The completed rear wheel/engine area also looks very clean. the use of stickers was a necessity, I think, as I can’t imagine a brick-build solution that would have worked at this scale. Again there’s a slight mismatch with the colors, but using a larger sticker (rather than a close-cut around the vents) keeps things better aligned. Particularly for builders like me who struggle with putting stickers on straight as it is.
The spare tire’s cover is built from dark blue brick with a Vespa logo sticker. It clips onto the front.
The Vespa also has a rear storage rack and basket. A small bunch of flowers clips into the basket, making for a nice display. I say a small bunch, as the scale of the bike and flowers makes this a pretty tiny bouquet.
In place, it does look great. I’m particularly fond of the design of the flowers here. The choice to include them adds a great bit of color to contrast with the blue of the scooter.
Less successful is the “helmet and goggles” accessory build. It just doesn’t work for me. I’m not sure what design changes could have been made to improve things, either. Other than maybe looking for a different accessory choice entirely…

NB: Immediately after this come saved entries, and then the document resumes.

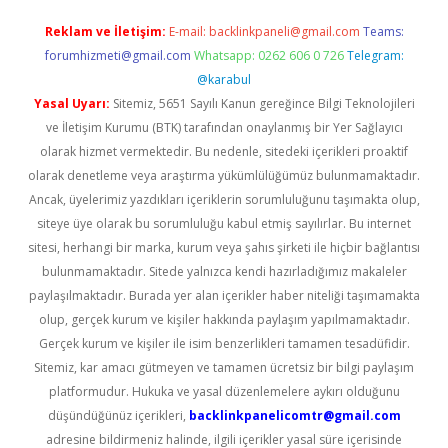
Reklam ve İletişim:
E-mail:
backlinkpaneli@gmail.com
Teams:
forumhizmeti@gmail.com
Whatsapp: 0262 606 0 726
Telegram:
@karabul
Yasal Uyarı:
Sitemiz, 5651 Sayılı Kanun gereğince Bilgi Teknolojileri
ve İletişim Kurumu (BTK) tarafından onaylanmış bir Yer Sağlayıcı
olarak hizmet vermektedir. Bu nedenle, sitedeki içerikleri proaktif
olarak denetleme veya araştırma yükümlülüğümüz bulunmamaktadır.
Ancak, üyelerimiz yazdıkları içeriklerin sorumluluğunu taşımakta olup,
siteye üye olarak bu sorumluluğu kabul etmiş sayılırlar. Bu internet
sitesi, herhangi bir marka, kurum veya şahıs şirketi ile hiçbir bağlantısı
bulunmamaktadır. Sitede yalnızca kendi hazırladığımız makaleler
paylaşılmaktadır. Burada yer alan içerikler haber niteliği taşımamakta
olup, gerçek kurum ve kişiler hakkında paylaşım yapılmamaktadır.
Gerçek kurum ve kişiler ile isim benzerlikleri tamamen tesadüfidir.
Sitemiz, kar amacı gütmeyen ve tamamen ücretsiz bir bilgi paylaşım
platformudur. Hukuka ve yasal düzenlemelere aykırı olduğunu
düşündüğünüz içerikleri,
backlinkpanelicomtr@gmail.com
adresine bildirmeniz halinde, ilgili içerikler yasal süre içerisinde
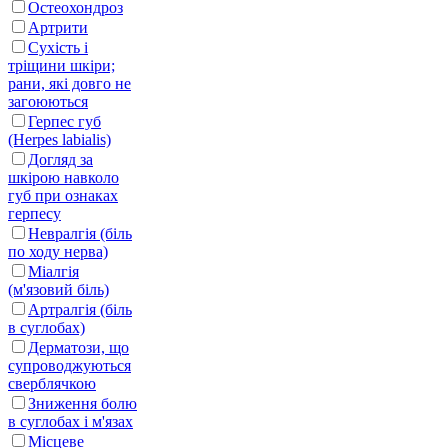
Остеохондроз
Артрити
Сухість і
тріщини шкіри;
рани, які довго не
загоюються
Герпес губ
(Herpes labialis)
Догляд за
шкірою навколо
губ при ознаках
герпесу
Невралгія (біль
по ходу нерва)
Міалгія
(м'язовий біль)
Артралгія (біль
в суглобах)
Дерматози, що
супроводжуються
сверблячкою
Зниження болю
в суглобах і м'язах
Місцеве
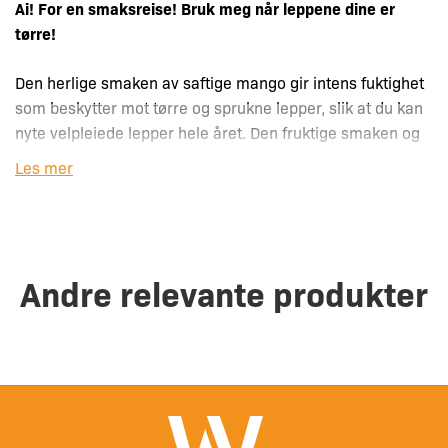
Ai! For en smaksreise! Bruk meg når leppene dine er
tørre!
Den herlige smaken av saftige mango gir intens fuktighet
som beskytter mot tørre og sprukne lepper, slik at du kan
nyte velpleiede lepper hele året. Den fruktige smaken og
glatte konsistensen gjør den til en glede å bruke. Den er
Les mer
laget kun med naturlige og næringsrike ingredienser for
friske og saftige lepper.
Husk at Moisture Mango Lip Taste er laget med naturlige
Andre relevante produkter
ingredienser som gjør den trygg og skånsom for daglig
bruk. For tørre og såre lepper.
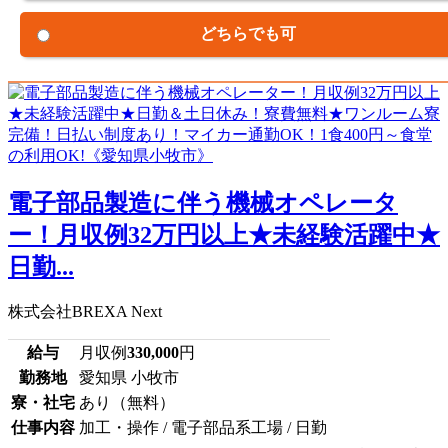
どちらでも可
電子部品製造に伴う機械オペレータ
ー！月収例32万円以上★未経験活躍中★
日勤...
株式会社BREXA Next
給与
月収例
330,000
円
勤務地
愛知県 小牧市
寮・社宅
あり（無料）
仕事内容
加工・操作 / 電子部品系工場 / 日勤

Anyway, you can either prop the helmet on the seat or hang it from the handlebars. Personally, I just set it on the ground by the wheels and hope it doesn’t get noticed.
The finished model
The Completed Vespa 125 is clearly….a completed Vespa 125. The shaping is great, the stickers look good, and it’s ready to be put on a shelf and start gathering dust.
The scooter looks solid from just about every angle, too. A lot of thought clearly went into making sure this was an accurate recreation, and that time and attention really show.
From a display standpoint, you’ll probably want to showcase the right side, as it has the foot brake, engine, and shock absorber details.
I don’t know if I’d recommend showing off the model with the engine cover removed, but it’s certainly an option. Better yet, use it as an excuse to take the model off the shelf and show it to someone. Then drive it around your desk while making little engine noises. It’s a blast. Or maybe I’m just very lonely and eager for human interaction.
I thought it would be worthwhile to also show how this model compares to its smaller Creator cousin. Side by side, you can see some of the design changes that have happened over the decades, making it an interesting companion piece. The variation in color is also pretty striking.
Conclusion and recommendation
This is arguably one of the nicest display sets LEGO has ever offered for (a penny under) $100 US. I love the LEGO Art mosaics, and I love comic books, but I think I’d rather pick up a copy of this (for $20 cheaper) than the new Batman mosaic…and I’m not even particularly a Vespa fan. This model looks great, the colors are great, the build is interesting…it’s a real win all the way around. At 1106 pieces, the price-per-part hovers at 9 cents, which, considering the new, rare, and interesting parts, makes it a workable parts pack for custom building, too. Yeah, I’m comfortable recommending you take this one for a spin. Who’s with me?
The LEGO Group sent The Brothers Brick an early copy of this set for review. Providing TBB with products for review guarantees neither coverage nor positive reviews.